• **Your task**
Starting at the line that contains "family: Cicadellidae" and ending at the last line of the rows, both included, lay out each line as one string in a JSON list, leaving out blank lines. Leave the pictures out of the answer.

• **The records**
-- start --

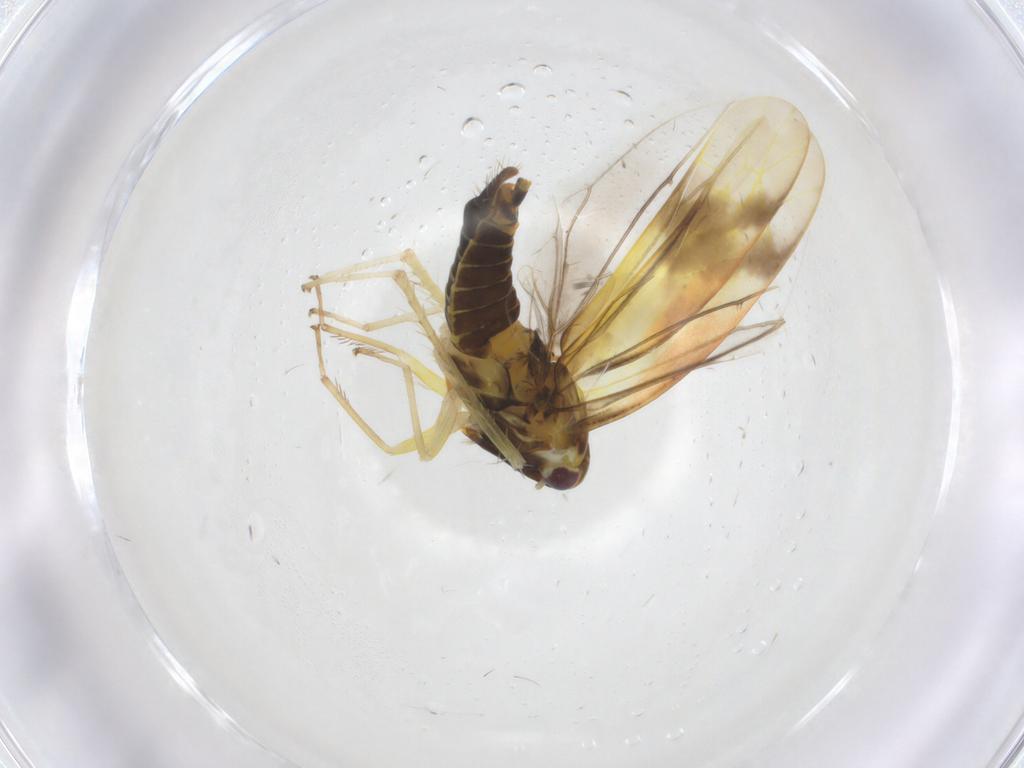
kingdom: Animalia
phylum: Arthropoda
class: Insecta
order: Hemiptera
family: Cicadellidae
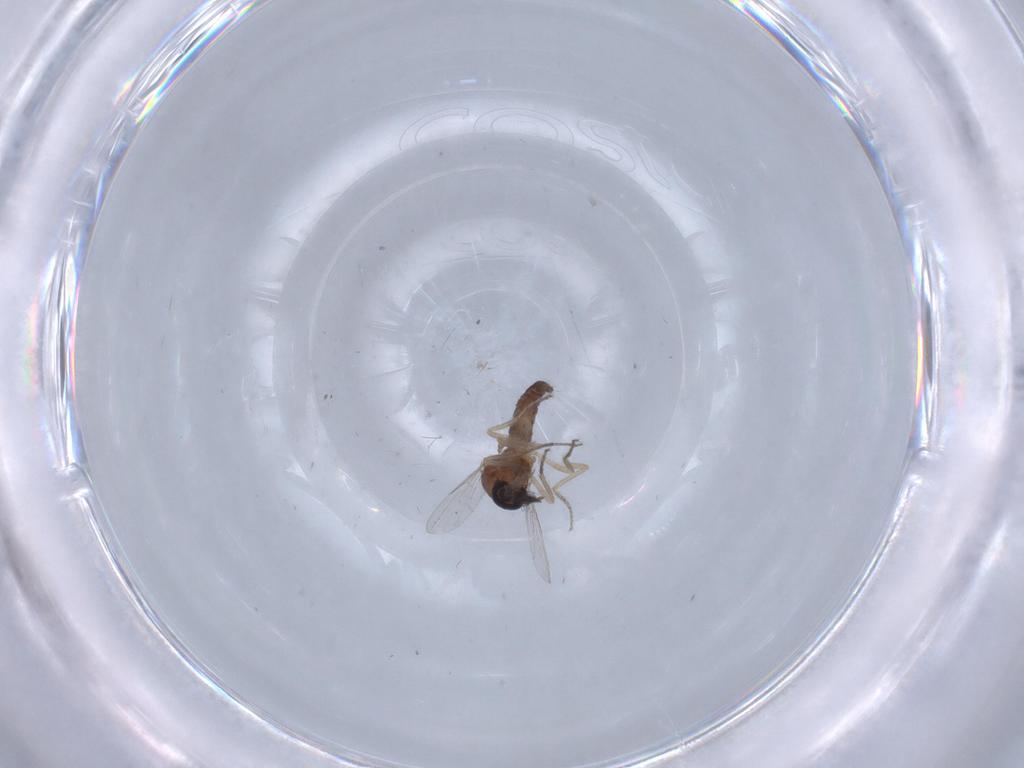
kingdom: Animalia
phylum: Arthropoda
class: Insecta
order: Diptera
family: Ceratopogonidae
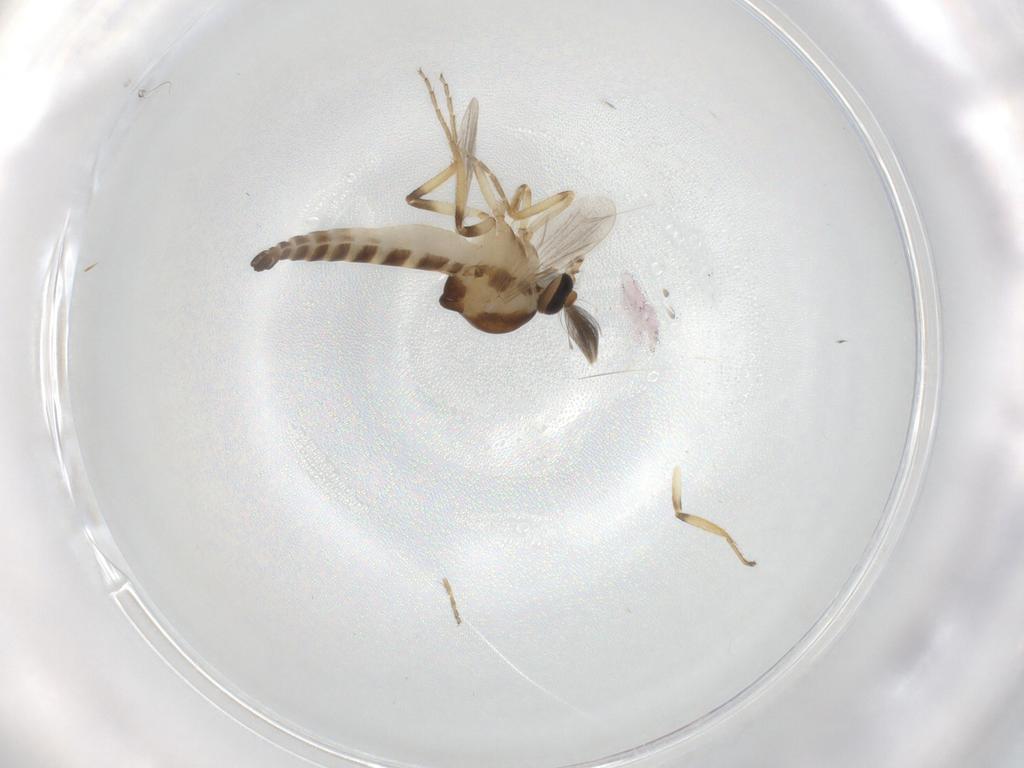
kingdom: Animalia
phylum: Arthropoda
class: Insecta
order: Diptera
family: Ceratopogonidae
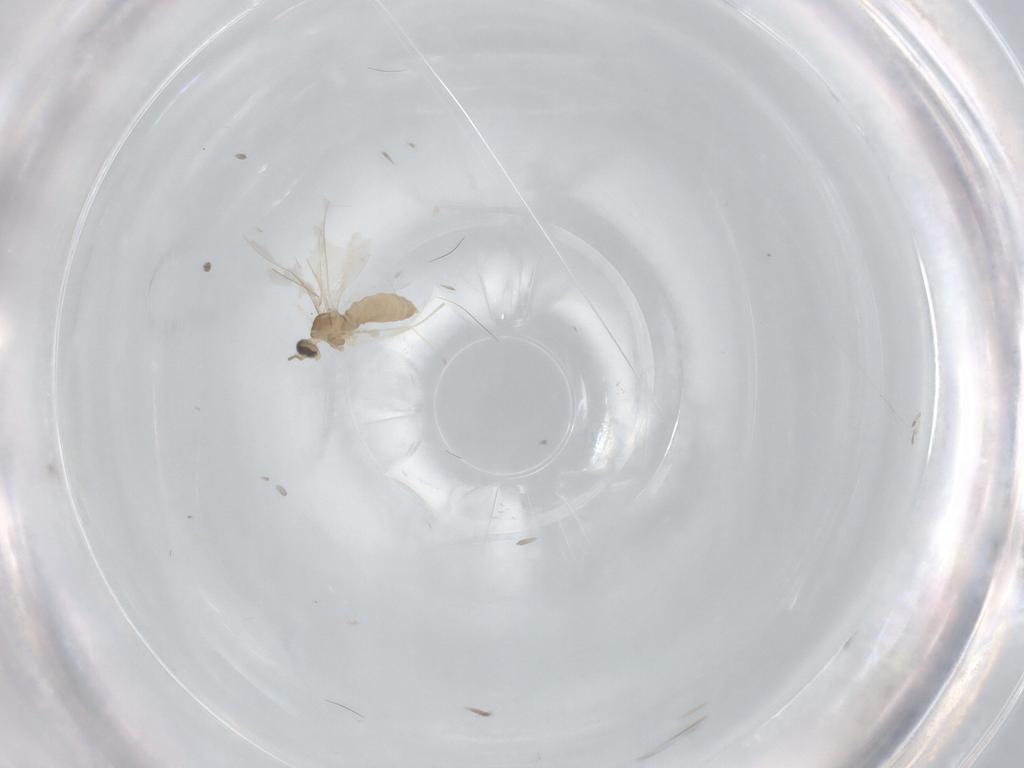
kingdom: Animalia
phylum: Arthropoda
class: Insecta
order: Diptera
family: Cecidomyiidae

-- end --

• **Reply to the exercise**
[
  "family: Cicadellidae",
  "kingdom: Animalia",
  "phylum: Arthropoda",
  "class: Insecta",
  "order: Diptera",
  "family: Ceratopogonidae",
  "kingdom: Animalia",
  "phylum: Arthropoda",
  "class: Insecta",
  "order: Diptera",
  "family: Ceratopogonidae",
  "kingdom: Animalia",
  "phylum: Arthropoda",
  "class: Insecta",
  "order: Diptera",
  "family: Cecidomyiidae"
]